A few reservations were expressed by Morales, who brought up $1.4 million originally targeted for roads next year that the county commissioners returned to the general fund to help resolve a fiscal crisis.

That transfer means the county will be able to repave only six or seven miles of roads in 2016 compared with almost 20 miles this year, Kleinhenz said.

But since such cutbacks can take place for only a year without major consequences to roads, other funds will have to be secured to make up for that $1.4 million in 2017, the commissioner said.

That likely will leave the council, which voted 5-2 to defeat a proposal to create a new tax last month, with little choice next year but to create a new revenue stream, Gorbett said.

Next month, the council will consider a one-time bonus for up to 90 part-time county employees who work 28 or fewer hours a week. Those workers, who receive no insurance benefits, earn $12.47 an hour. Hackman said.

At a glance

The following explains what a $750 bonus will mean for both county employees and county government.

Cost of bonus: $212,199.

Estimated cost of 2 percent raise: More than $250,000.  

Amount of unanticipated revenue identified in the past month: $400,000.

Impact on employee: The $750 bonus would equal a 2 percent wage increase for employees earning $35,000 annually. The average yearly wage for county workers is $32,000.

Impact on 2016 health insurance.  While there are a variety of medical plans, the bonus is expected to roughly cover additional out-of-pocket expenses for employees. However, it will not cover increased deductibles, which are expected to double next year. 

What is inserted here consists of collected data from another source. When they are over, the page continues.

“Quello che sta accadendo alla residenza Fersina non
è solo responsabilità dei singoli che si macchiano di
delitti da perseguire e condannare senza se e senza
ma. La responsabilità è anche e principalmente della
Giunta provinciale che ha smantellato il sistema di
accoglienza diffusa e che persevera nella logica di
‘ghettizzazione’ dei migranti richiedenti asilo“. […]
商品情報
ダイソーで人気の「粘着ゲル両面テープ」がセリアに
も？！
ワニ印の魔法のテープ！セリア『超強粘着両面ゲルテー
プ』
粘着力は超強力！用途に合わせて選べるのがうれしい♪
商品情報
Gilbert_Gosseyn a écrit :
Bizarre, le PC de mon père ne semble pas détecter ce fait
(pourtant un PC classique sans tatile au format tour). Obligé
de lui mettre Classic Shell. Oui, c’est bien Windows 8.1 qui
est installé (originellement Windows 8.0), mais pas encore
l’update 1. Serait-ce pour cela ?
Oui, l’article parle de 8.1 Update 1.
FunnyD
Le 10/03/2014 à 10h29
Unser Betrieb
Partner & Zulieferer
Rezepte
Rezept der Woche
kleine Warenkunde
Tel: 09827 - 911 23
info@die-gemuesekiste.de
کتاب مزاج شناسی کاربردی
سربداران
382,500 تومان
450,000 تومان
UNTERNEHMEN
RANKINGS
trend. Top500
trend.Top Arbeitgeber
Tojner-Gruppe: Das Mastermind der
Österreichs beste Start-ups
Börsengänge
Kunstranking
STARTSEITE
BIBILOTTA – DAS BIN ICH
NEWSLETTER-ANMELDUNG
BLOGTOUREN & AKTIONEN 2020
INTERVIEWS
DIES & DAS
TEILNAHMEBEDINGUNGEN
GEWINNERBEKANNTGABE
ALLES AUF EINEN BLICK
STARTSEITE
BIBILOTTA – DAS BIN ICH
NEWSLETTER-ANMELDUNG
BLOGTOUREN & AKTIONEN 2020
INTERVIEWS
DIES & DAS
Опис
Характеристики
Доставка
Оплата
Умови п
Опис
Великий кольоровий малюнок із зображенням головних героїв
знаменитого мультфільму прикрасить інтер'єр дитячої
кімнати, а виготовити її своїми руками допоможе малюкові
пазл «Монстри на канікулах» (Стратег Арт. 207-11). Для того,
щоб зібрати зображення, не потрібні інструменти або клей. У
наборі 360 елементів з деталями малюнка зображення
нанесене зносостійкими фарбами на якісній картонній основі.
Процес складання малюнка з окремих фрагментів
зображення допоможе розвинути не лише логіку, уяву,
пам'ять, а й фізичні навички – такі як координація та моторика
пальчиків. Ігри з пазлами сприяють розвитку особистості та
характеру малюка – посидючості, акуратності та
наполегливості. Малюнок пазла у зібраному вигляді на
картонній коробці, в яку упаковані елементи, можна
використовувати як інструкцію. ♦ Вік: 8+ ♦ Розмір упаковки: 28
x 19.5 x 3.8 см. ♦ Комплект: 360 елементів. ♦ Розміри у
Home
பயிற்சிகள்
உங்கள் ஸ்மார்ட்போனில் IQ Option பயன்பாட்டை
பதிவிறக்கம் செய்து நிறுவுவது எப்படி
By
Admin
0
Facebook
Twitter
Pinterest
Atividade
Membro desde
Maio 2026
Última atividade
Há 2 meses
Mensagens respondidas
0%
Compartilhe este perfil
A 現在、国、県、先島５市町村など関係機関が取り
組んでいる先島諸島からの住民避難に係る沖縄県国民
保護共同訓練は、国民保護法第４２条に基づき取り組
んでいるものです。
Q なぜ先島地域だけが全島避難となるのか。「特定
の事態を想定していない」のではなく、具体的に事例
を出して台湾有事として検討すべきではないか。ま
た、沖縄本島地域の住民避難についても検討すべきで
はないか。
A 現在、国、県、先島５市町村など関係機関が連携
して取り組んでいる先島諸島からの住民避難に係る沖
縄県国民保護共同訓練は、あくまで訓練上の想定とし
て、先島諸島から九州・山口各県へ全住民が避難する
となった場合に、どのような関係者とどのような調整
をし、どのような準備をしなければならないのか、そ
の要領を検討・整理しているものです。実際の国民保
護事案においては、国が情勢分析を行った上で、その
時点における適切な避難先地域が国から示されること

Source: Bartholomew County Auditor Barb Hackman

Cost of insurance

Bartholomew County employee contributions this year cover about 7 percent of the plan’s health care costs. The employee portion is expected to go up to about 15 percent next year.   

For example, an employee who has a family plan who now pays $60 per paycheck would pay $120 to $130 next year. At the same time, deductibles for that same family coverage would go from $2,500 to $4,000, he said.